= Directions =
Reproduce all of the entries character for character, while leaving out any pictures they contain.

:: Information provided ::

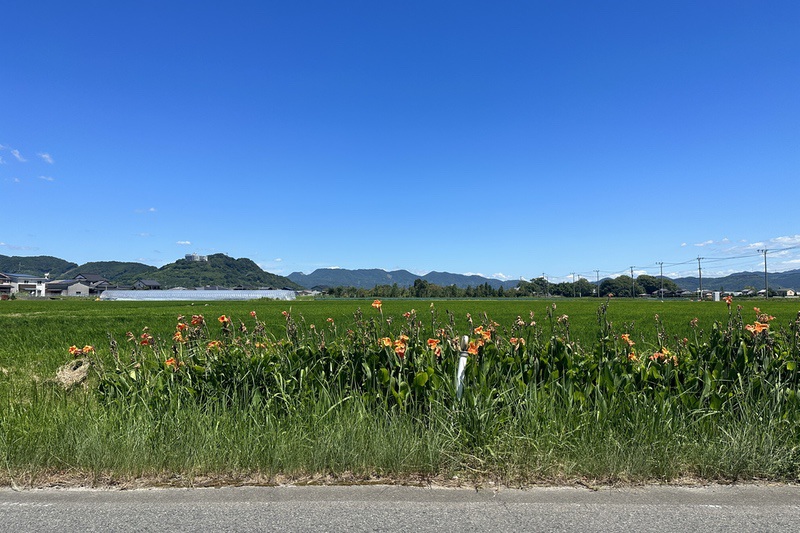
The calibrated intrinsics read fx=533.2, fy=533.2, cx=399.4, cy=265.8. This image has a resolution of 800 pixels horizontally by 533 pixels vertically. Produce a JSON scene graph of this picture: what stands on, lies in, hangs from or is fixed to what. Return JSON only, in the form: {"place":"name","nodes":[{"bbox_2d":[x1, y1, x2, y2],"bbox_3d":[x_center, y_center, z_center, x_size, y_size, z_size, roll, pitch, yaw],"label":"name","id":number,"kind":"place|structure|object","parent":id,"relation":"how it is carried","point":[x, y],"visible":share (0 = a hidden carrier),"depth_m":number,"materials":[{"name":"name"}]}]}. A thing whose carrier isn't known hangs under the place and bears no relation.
{"place":"outdoors","nodes":[
{"label":"outdoors","id":0,"kind":"place"},
{"bbox_2d":[4,146,26,162],"label":"cloud","id":1,"kind":"structure","parent":0,"point":[16,154],"materials":[{"name":"white"}]},
{"bbox_2d":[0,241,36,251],"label":"cloud","id":2,"kind":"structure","parent":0,"point":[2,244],"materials":[{"name":"white"}]},
{"bbox_2d":[0,273,48,296],"label":"house","id":3,"kind":"structure","parent":0,"point":[19,280],"materials":[{"name":"white paint"}]},
{"bbox_2d":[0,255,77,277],"label":"hill","id":4,"kind":"structure","parent":0,"point":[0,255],"materials":[{"name":"green plant"}]},
{"bbox_2d":[38,152,53,163],"label":"cloud","id":5,"kind":"structure","parent":0,"point":[46,156],"materials":[{"name":"white"}]},
{"bbox_2d":[38,175,53,181],"label":"cloud","id":6,"kind":"structure","parent":0,"point":[50,179],"materials":[{"name":"white"}]},
{"bbox_2d":[40,279,89,296],"label":"house","id":7,"kind":"structure","parent":0,"point":[79,288],"materials":[{"name":"white"}]},
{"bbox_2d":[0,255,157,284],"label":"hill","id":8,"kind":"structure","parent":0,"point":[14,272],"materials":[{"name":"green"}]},
{"bbox_2d":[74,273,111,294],"label":"house","id":9,"kind":"structure","parent":0,"point":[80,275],"materials":[{"name":"grey"}]},
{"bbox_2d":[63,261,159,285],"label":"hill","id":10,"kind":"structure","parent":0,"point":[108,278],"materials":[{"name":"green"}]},
{"bbox_2d":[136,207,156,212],"label":"cloud","id":11,"kind":"structure","parent":0,"point":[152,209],"materials":[{"name":"white"}]},
{"bbox_2d":[132,279,161,289],"label":"house","id":12,"kind":"structure","parent":0,"point":[144,282],"materials":[{"name":"grey"}]},
{"bbox_2d":[176,240,191,245],"label":"cloud","id":13,"kind":"structure","parent":0,"point":[183,243],"materials":[{"name":"white"}]},
{"bbox_2d":[184,253,207,261],"label":"hilltop building","id":14,"kind":"structure","parent":0,"point":[193,255],"materials":[{"name":"white"}]},
{"bbox_2d":[151,254,297,288],"label":"hill","id":15,"kind":"structure","parent":0,"point":[212,266],"materials":[{"name":"green plant"}]},
{"bbox_2d":[0,297,798,393],"label":"rice field","id":16,"kind":"structure","parent":0,"point":[212,306],"materials":[{"name":"green plant"}]},
{"bbox_2d":[53,357,91,388],"bbox_3d":[-4.225,1.398,6.938,0.578,0.342,0.624,0,-3,0],"label":"dry grass clump","id":17,"kind":"object","parent":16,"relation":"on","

:::

= Output of the exercise =
The calibrated intrinsics read fx=533.2, fy=533.2, cx=399.4, cy=265.8. This image has a resolution of 800 pixels horizontally by 533 pixels vertically. Produce a JSON scene graph of this picture: what stands on, lies in, hangs from or is fixed to what. Return JSON only, in the form: {"place":"name","nodes":[{"bbox_2d":[x1, y1, x2, y2],"bbox_3d":[x_center, y_center, z_center, x_size, y_size, z_size, roll, pitch, yaw],"label":"name","id":number,"kind":"place|structure|object","parent":id,"relation":"how it is carried","point":[x, y],"visible":share (0 = a hidden carrier),"depth_m":number,"materials":[{"name":"name"}]}]}. A thing whose carrier isn't known hangs under the place and bears no relation.
{"place":"outdoors","nodes":[
{"label":"outdoors","id":0,"kind":"place"},
{"bbox_2d":[4,146,26,162],"label":"cloud","id":1,"kind":"structure","parent":0,"point":[16,154],"materials":[{"name":"white"}]},
{"bbox_2d":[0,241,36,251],"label":"cloud","id":2,"kind":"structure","parent":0,"point":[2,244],"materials":[{"name":"white"}]},
{"bbox_2d":[0,273,48,296],"label":"house","id":3,"kind":"structure","parent":0,"point":[19,280],"materials":[{"name":"white paint"}]},
{"bbox_2d":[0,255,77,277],"label":"hill","id":4,"kind":"structure","parent":0,"point":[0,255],"materials":[{"name":"green plant"}]},
{"bbox_2d":[38,152,53,163],"label":"cloud","id":5,"kind":"structure","parent":0,"point":[46,156],"materials":[{"name":"white"}]},
{"bbox_2d":[38,175,53,181],"label":"cloud","id":6,"kind":"structure","parent":0,"point":[50,179],"materials":[{"name":"white"}]},
{"bbox_2d":[40,279,89,296],"label":"house","id":7,"kind":"structure","parent":0,"point":[79,288],"materials":[{"name":"white"}]},
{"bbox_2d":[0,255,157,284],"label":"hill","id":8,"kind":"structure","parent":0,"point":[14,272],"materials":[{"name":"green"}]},
{"bbox_2d":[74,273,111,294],"label":"house","id":9,"kind":"structure","parent":0,"point":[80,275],"materials":[{"name":"grey"}]},
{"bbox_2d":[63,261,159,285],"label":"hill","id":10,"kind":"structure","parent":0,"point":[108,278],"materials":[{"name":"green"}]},
{"bbox_2d":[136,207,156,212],"label":"cloud","id":11,"kind":"structure","parent":0,"point":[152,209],"materials":[{"name":"white"}]},
{"bbox_2d":[132,279,161,289],"label":"house","id":12,"kind":"structure","parent":0,"point":[144,282],"materials":[{"name":"grey"}]},
{"bbox_2d":[176,240,191,245],"label":"cloud","id":13,"kind":"structure","parent":0,"point":[183,243],"materials":[{"name":"white"}]},
{"bbox_2d":[184,253,207,261],"label":"hilltop building","id":14,"kind":"structure","parent":0,"point":[193,255],"materials":[{"name":"white"}]},
{"bbox_2d":[151,254,297,288],"label":"hill","id":15,"kind":"structure","parent":0,"point":[212,266],"materials":[{"name":"green plant"}]},
{"bbox_2d":[0,297,798,393],"label":"rice field","id":16,"kind":"structure","parent":0,"point":[212,306],"materials":[{"name":"green plant"}]},
{"bbox_2d":[53,357,91,388],"bbox_3d":[-4.225,1.398,6.938,0.578,0.342,0.624,0,-3,0],"label":"dry grass clump","id":17,"kind":"object","parent":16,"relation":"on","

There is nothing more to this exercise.